Bugün
İnsan Hakları Evrensel Bildirgesinin kabul edilişinin 70. yıl dönümü. İkinci
dünya savaşındaki büyük yıkımın ertesinde, 1945 yılında Birleşmiş Milletler
kurulmuş,10 Aralık 1948 yılında da İnsan Hakları Evrensel Bildirgesi kabul
edilmiştir. İnsan hakları ve özgürlükleri onurlu bir yaşamın vazgeçilmez
ögeleridir. Bugün 71. yıl dönümünü kutladığımız bu anlamlı günde ülkemizdeki
tablo özetle şöyledir:
Kadınlara
ve çocuklara yönelik şiddet artarak devam etmektedir. Mevzuatta yapılan
iyileştirmelere rağmen, hukuki ve idari uygulamalardaki eksiklikler şiddet
mağduru kadınları korunmasız bırakmaya devam etmektedir. Geride bırakacağımız
2019 yılında da ne yazık ki, çocuklara yönelik şiddet ve cinsel istismar
vakaları azalmış değildir. 2019 yılının ilk on ayında 440 kadın katledilmiştir.
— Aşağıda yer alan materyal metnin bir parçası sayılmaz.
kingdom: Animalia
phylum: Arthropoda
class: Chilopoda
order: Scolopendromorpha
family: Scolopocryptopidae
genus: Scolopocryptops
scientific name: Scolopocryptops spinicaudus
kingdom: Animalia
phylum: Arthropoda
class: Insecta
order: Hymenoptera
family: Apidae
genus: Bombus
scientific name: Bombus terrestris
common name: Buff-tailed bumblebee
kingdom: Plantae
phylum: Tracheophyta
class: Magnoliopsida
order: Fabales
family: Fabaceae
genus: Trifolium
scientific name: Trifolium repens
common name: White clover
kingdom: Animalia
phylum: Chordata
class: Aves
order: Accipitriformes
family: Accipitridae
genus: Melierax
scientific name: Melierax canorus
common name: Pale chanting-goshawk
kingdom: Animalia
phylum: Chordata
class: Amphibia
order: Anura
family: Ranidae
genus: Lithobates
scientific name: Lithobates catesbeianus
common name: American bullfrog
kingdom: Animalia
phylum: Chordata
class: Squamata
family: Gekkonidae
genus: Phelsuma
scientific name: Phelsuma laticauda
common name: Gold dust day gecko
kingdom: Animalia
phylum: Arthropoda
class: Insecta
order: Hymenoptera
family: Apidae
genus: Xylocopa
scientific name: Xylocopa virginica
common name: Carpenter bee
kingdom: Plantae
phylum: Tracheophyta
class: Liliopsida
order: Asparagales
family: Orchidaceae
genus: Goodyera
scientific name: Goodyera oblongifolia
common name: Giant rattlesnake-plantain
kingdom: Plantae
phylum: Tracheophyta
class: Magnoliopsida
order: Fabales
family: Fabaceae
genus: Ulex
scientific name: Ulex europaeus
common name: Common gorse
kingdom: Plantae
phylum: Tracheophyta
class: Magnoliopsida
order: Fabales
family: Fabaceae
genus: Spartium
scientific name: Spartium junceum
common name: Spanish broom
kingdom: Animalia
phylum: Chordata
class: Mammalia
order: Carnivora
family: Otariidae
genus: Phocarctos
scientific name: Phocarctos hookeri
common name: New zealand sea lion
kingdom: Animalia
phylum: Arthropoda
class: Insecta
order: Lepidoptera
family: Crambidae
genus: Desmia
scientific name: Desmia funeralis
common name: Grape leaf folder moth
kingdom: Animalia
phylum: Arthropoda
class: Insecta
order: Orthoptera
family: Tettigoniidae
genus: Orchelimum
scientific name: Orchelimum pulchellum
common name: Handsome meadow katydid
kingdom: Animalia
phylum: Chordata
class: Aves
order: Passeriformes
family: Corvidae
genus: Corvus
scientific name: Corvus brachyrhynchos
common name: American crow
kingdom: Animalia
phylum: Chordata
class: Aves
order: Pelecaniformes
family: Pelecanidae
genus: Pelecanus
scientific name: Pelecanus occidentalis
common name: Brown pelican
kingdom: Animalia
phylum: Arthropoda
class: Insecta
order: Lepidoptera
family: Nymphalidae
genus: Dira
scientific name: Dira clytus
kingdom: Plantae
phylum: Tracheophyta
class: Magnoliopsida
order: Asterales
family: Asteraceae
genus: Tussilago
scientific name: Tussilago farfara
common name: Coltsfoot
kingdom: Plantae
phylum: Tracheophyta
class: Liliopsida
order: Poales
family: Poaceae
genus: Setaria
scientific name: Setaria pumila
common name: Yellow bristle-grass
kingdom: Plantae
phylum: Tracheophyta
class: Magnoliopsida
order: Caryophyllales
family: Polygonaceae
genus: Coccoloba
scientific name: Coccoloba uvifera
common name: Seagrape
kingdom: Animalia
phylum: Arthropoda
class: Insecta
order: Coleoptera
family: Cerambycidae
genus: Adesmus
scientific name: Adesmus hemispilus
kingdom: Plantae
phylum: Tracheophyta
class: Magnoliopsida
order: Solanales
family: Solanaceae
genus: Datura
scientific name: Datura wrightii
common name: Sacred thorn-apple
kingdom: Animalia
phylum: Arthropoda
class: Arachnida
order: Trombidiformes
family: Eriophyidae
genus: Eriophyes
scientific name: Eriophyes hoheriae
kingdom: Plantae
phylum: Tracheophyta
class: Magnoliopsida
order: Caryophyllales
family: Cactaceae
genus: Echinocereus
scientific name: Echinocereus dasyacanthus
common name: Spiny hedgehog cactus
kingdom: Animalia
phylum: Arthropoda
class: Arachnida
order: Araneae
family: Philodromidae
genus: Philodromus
Rakamlar her yıl kadına yönelik şiddet eylemlerinin artarak devam ettiğini
göstermektedir.
Ülkemizin
iş kazalarındaki kötü sicili devam etmektedir. En temel insan haklarından olan
doğru haber alma hakkı, basın özgürlüğüne dönük saldırılar nedeniyle ağır darbe
almıştır. Yine, sağlıklı bir çevrede yaşama hakkı en çok ihlal edilen temel
insan haklarından biri haline gelmiştir.
Geride
bıraktığımız yılın en acı doğa talanını, çok yakınımızda, Kaz Dağları’nda
gördük. Kanadalı Alamos Gold şirketinin Kirazlı bölgesinde maden arama
faaliyeti sırasında bölgenin doğal yapısı ağır hasar görmüştür. Bakanlık her ne
kadar kesilen ağaç sayısının 13.000 olduğunu belirtmişse de, ÇED raporuna göre
bu sayı 45.000, bağımsız araştırmacıların ve TEMA Vakfının rakamlarına göre ise
195.000’dir. Ülke kamuoyunun ve bölge
halkının geniş tepkileri sayesinde bakanlık tarafından maden arama şirketinin
ruhsatı yenilenmemişse de bölgede tehlike sürmekte, şirketler siyanürler altın
arama faaliyetlerinden vazgeçmiş görünmemektedir.
Bu
örnekleri çoğaltmak mümkündür. Ancak tıpkı geçen yıl olduğu gibi bu yıl da
insan haklarına ilişkin en yaygın ihlalin adil yargılanma hakkına dönük
olduğunu görüyoruz. Ülkemizin AİHM önünde en çok mahkûm olduğu hak ihlallerinin
başında, adil yargılanma hakkı gelmektedir. Anayasa Mahkemesi’ne yapılan
bireysel başvurularda, mahkemenin hak ihlaline karar verdiği dosyaların %78’i
adil yargılanma hakkına ilişkindir. TBMM’den geçen ve adına yargı paketi denen
kimi yasal değişiklikler, adalete erişimin önündeki engelleri kaldıracak
nitelikte değildir. Hali hazırda var olan düzenlemelerin birkaç ufak
değişiklikle süslenmesinden ibarettir. Avukatların yargının kurucu erki olduğu
gerçeği halen göz ardı edilmektedir. Toplumsal araştırmalara göre halkın yargıya
güven endeksi oldukça azalmıştır.
Tüm
bu olumsuzluklara rağmen, hak arama mücadelesinde insan haklarından yana tavır
alan ve bu yönde hak mücadelesi veren biz avukatlar ve Barolar bugün de aynı onurlu
mücadelenin bir parçasıyız. Bu mücadele içinde diğer sivil toplum kuruluşları,
meslek örgütleri ve demokratik platformlarla dayanışma içindeyiz. Bu
dayanışmanın artarak sürmesini umuyoruz. Çanakkale Barosu’nun kurulduğu
tarihten bugüne yürüttüğü temel hak ve özgürlük mücadelesini bundan sonra da kararlılıkla
devam ettireceğini kamuoyunun bilgisine saygıyla sunarız.